*WHAT IS REQUIRED*:
Copy the text of every entry below word for word, keeping each line as it appears.

*INPUT RECORDS*:
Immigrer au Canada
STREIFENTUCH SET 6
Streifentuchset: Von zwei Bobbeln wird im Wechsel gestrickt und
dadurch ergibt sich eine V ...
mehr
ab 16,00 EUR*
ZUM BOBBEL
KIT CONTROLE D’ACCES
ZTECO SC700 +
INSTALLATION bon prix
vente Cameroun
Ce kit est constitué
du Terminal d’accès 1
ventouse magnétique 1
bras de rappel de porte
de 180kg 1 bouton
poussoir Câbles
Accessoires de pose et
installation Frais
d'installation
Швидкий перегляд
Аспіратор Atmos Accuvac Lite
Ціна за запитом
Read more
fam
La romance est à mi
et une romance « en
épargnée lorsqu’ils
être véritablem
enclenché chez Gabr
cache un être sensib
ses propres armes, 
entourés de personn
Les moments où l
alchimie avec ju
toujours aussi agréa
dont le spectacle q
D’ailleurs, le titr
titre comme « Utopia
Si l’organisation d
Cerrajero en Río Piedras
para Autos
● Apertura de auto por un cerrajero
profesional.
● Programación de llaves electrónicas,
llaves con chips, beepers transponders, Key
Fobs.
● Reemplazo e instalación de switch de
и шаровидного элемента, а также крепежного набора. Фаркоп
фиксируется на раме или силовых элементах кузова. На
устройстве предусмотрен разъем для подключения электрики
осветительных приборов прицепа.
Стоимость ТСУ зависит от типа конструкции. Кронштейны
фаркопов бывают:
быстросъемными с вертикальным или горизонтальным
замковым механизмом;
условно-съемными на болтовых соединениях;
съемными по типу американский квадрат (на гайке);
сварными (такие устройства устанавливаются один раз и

*TASK OUTPUT*:
Immigrer au Canada
STREIFENTUCH SET 6
Streifentuchset: Von zwei Bobbeln wird im Wechsel gestrickt und
dadurch ergibt sich eine V ...
mehr
ab 16,00 EUR*
ZUM BOBBEL
KIT CONTROLE D’ACCES
ZTECO SC700 +
INSTALLATION bon prix
vente Cameroun
Ce kit est constitué
du Terminal d’accès 1
ventouse magnétique 1
bras de rappel de porte
de 180kg 1 bouton
poussoir Câbles
Accessoires de pose et
installation Frais
d'installation
Швидкий перегляд
Аспіратор Atmos Accuvac Lite
Ціна за запитом
Read more
fam
La romance est à mi
et une romance « en
épargnée lorsqu’ils
être véritablem
enclenché chez Gabr
cache un être sensib
ses propres armes, 
entourés de personn
Les moments où l
alchimie avec ju
toujours aussi agréa
dont le spectacle q
D’ailleurs, le titr
titre comme « Utopia
Si l’organisation d
Cerrajero en Río Piedras
para Autos
● Apertura de auto por un cerrajero
profesional.
● Programación de llaves electrónicas,
llaves con chips, beepers transponders, Key
Fobs.
● Reemplazo e instalación de switch de
и шаровидного элемента, а также крепежного набора. Фаркоп
фиксируется на раме или силовых элементах кузова. На
устройстве предусмотрен разъем для подключения электрики
осветительных приборов прицепа.
Стоимость ТСУ зависит от типа конструкции. Кронштейны
фаркопов бывают:
быстросъемными с вертикальным или горизонтальным
замковым механизмом;
условно-съемными на болтовых соединениях;
съемными по типу американский квадрат (на гайке);
сварными (такие устройства устанавливаются один раз и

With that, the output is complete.